Upper critical field study of MBE grown MgB$_2$ thin films

"Normal" alloying of MgB$_2$ enhances the electron scattering, as does radiation damage. As a result, the upper critical field $H_{c2}^{\parallel}(0)$ parallel to the ab planes doubles from about 18 to 35 T. ASU has been growing films by non-equilibrium MBE methods and either intentionally doping with oxygen during growth, or by deposition at room temperature with subsequent annealing {\em ex situ} at rather low temperature: {\em e.g.} 350 $^\circ$C for 36 hrs followed by 600 $^\circ$C for 30 min. The resistive transitions of the films have been measured in fields up to 45 T at different temperatures. The measurements revealed strong enhancement of $H_{c2}^{\parallel}(0)$. In particular, the cold-deposited film remains superconducting at 45 T at 5 K, while extrapolation yields $H_{c2}^{\parallel}(0)$ higher than 65 T, almost as high as the best C-doped HPCVD films.
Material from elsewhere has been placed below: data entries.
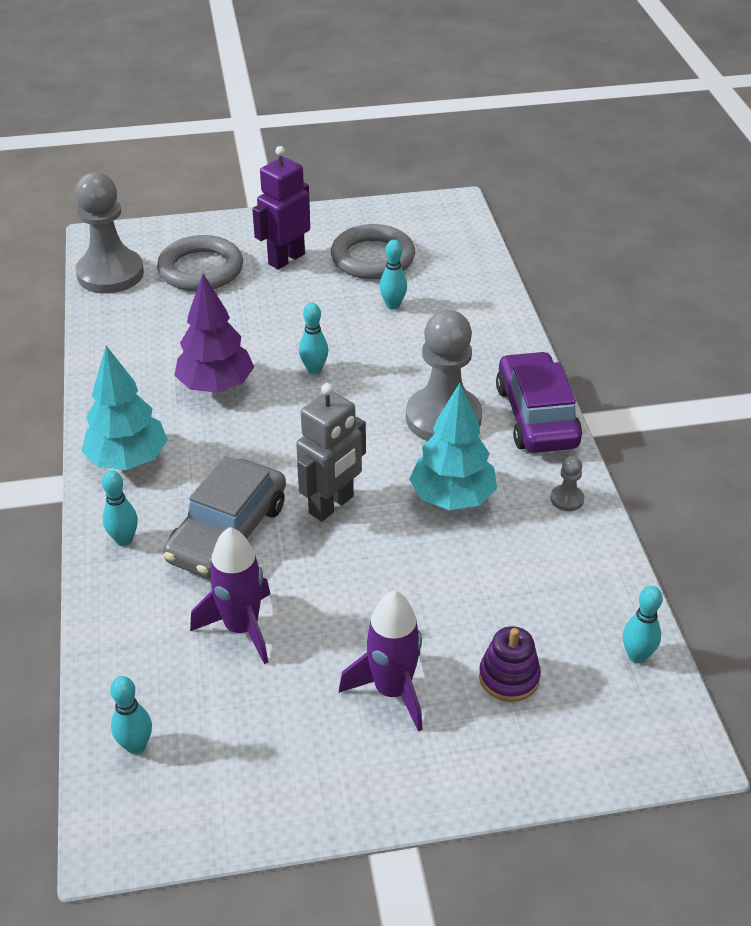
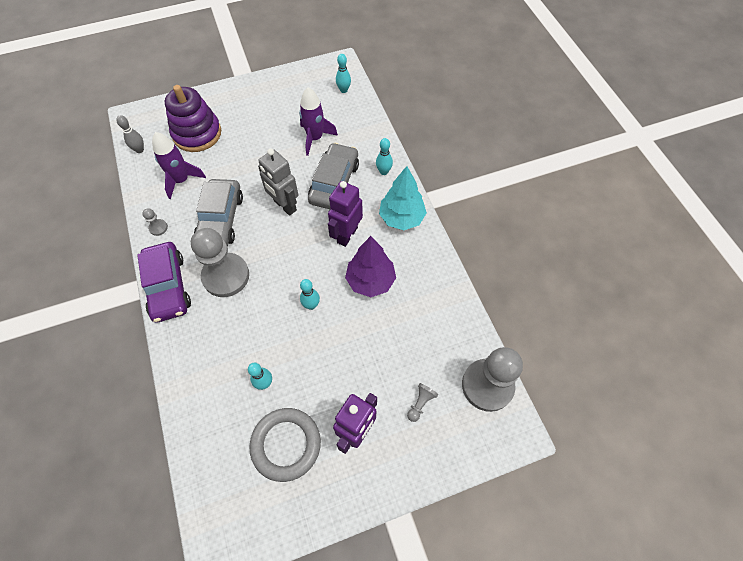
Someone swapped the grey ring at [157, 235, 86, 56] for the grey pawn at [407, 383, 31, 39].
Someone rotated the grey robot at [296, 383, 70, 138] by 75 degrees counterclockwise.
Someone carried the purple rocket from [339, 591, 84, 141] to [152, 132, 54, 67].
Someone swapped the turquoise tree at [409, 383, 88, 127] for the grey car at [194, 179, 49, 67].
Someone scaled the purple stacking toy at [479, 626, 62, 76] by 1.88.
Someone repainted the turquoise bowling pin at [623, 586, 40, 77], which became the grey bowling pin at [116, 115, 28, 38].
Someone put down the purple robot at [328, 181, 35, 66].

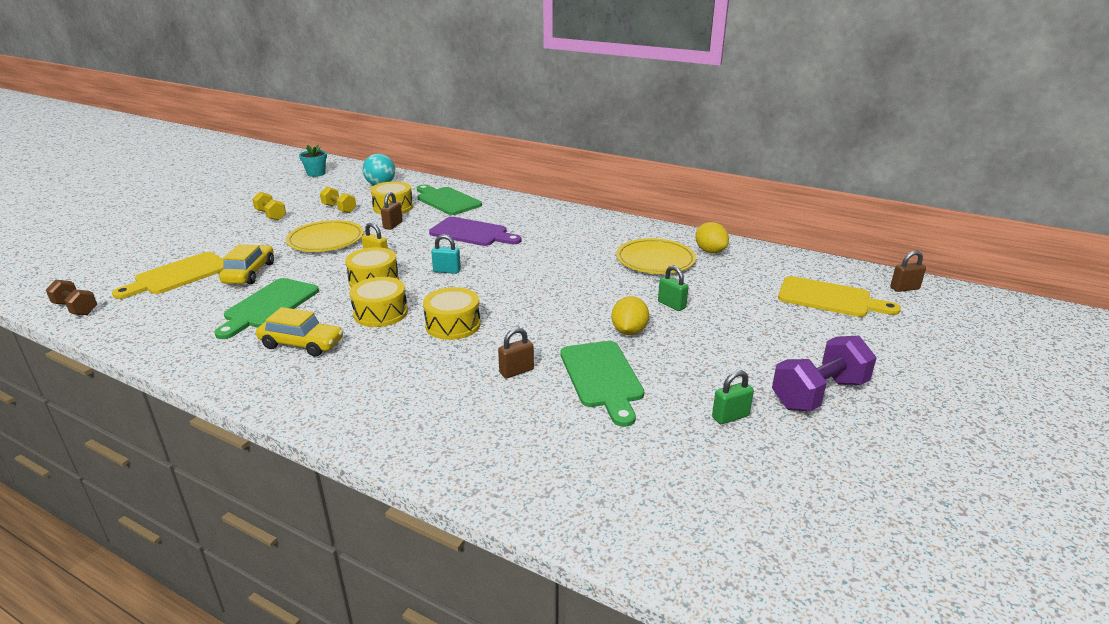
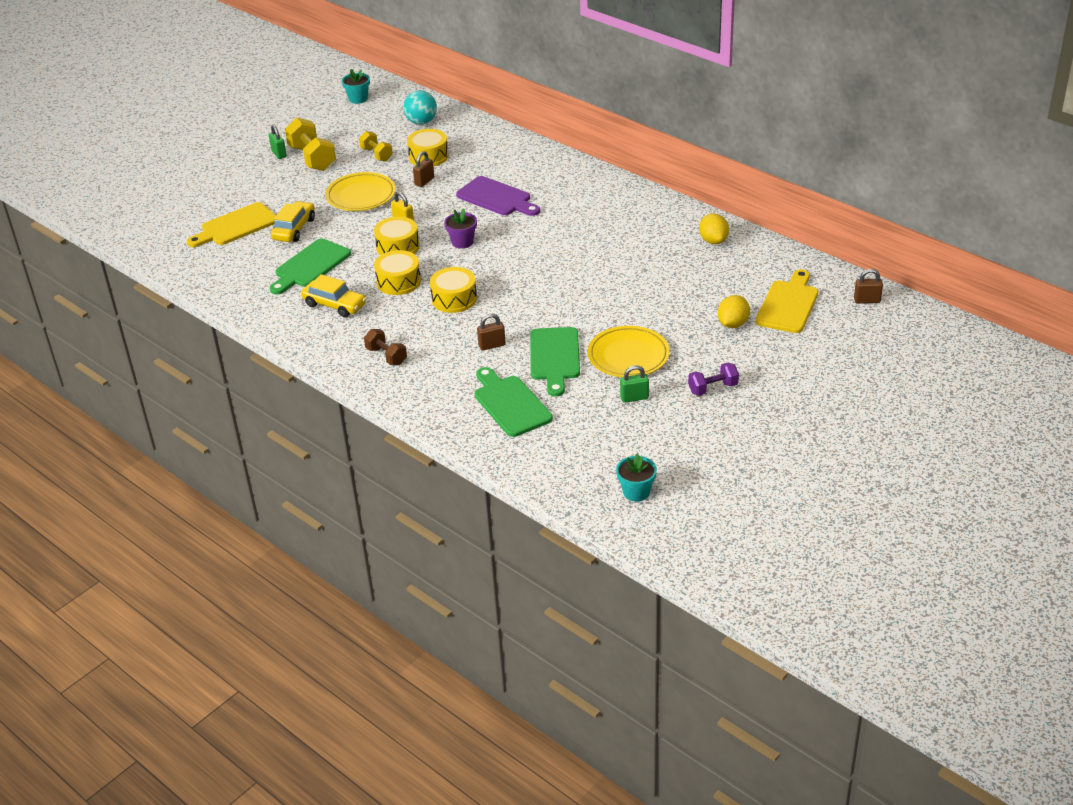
Someone carried the brown dumbbell from [46, 280, 51, 35] to [364, 329, 43, 36].
Someone scaled the yellow dumbbell at [252, 192, 34, 29] by 1.66.
Someone carried the green cutting board from [417, 185, 65, 30] to [475, 367, 78, 70].
Someone swapped the turquoise padlock at [431, 234, 30, 40] for the purple flower pot at [444, 208, 33, 41].
Someone carried the yellow lemon from [612, 296, 37, 39] to [718, 295, 32, 33].
Someone carried the yellow plate from [616, 238, 80, 36] to [587, 326, 83, 51].
Someone carried the green padlock from [658, 265, 30, 46] to [269, 124, 18, 35].
Someone scaled the purple dumbbell at [772, 336, 105, 75] by 0.60.
Someone rotated the yellow cutting board at [778, 276, 123, 41] by 105 degrees counterclockwise.
Someone put down the turquoise flower pot at [616, 453, 41, 49].

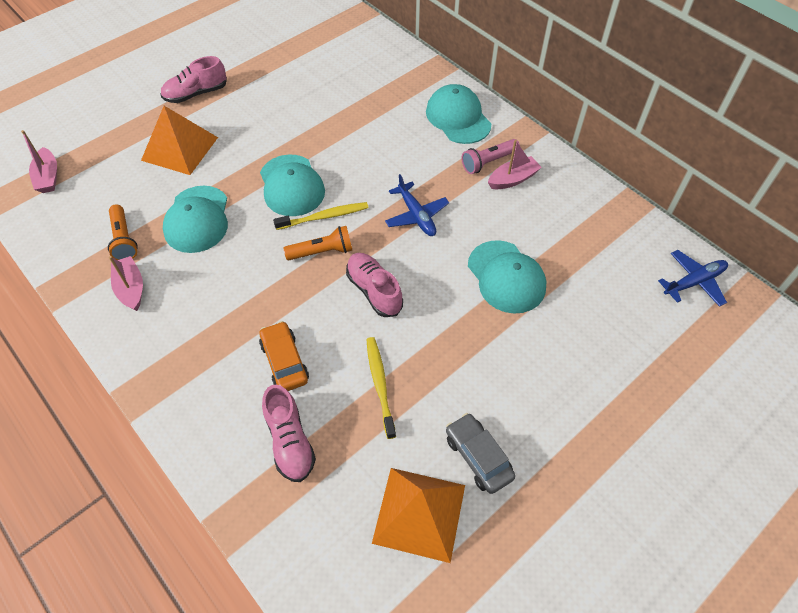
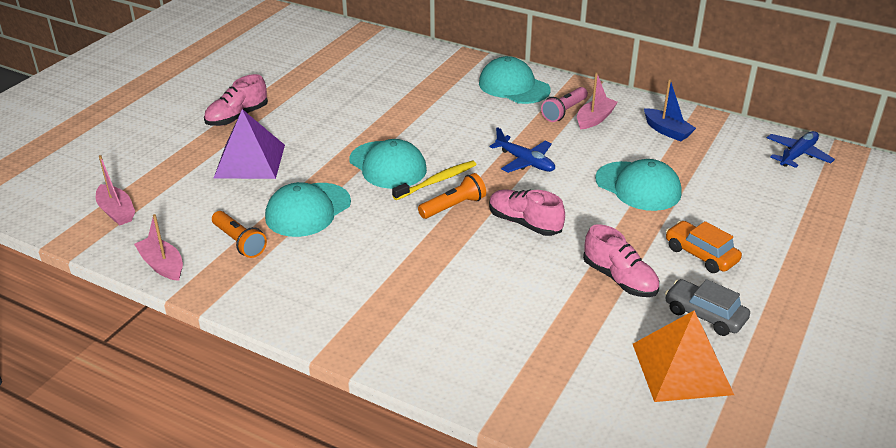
Someone carried the pink boat from [109, 256, 34, 55] to [134, 214, 49, 67].
Someone repainted the orange pyramid at [141, 106, 77, 69], which became the purple pyramid at [214, 109, 71, 70].
Someone rotated the turquoise cap at [163, 186, 65, 67] by 60 degrees clockwise.
Someone carried the orange car from [259, 321, 50, 70] to [666, 221, 76, 52].
Someone carried the pink shoe from [262, 385, 54, 97] to [583, 224, 76, 73].
Someone took away the yellow toothbrush at [366, 337, 30, 102].
Someone put down the blue boat at [644, 79, 52, 63].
At the same time, the film is strongly inhomogeneous, the resistivity is as high as ~30 m$\Omega$cm, while the transitions are very broad, and the critical temperature is lowered to 24 K. However, $dH_{c2}/dT$ at $T_c$ reaches a record high value of 2.7 T/K. These observations open up another way to get exceptional $H_{c2}$ values in MgB$_2$ films.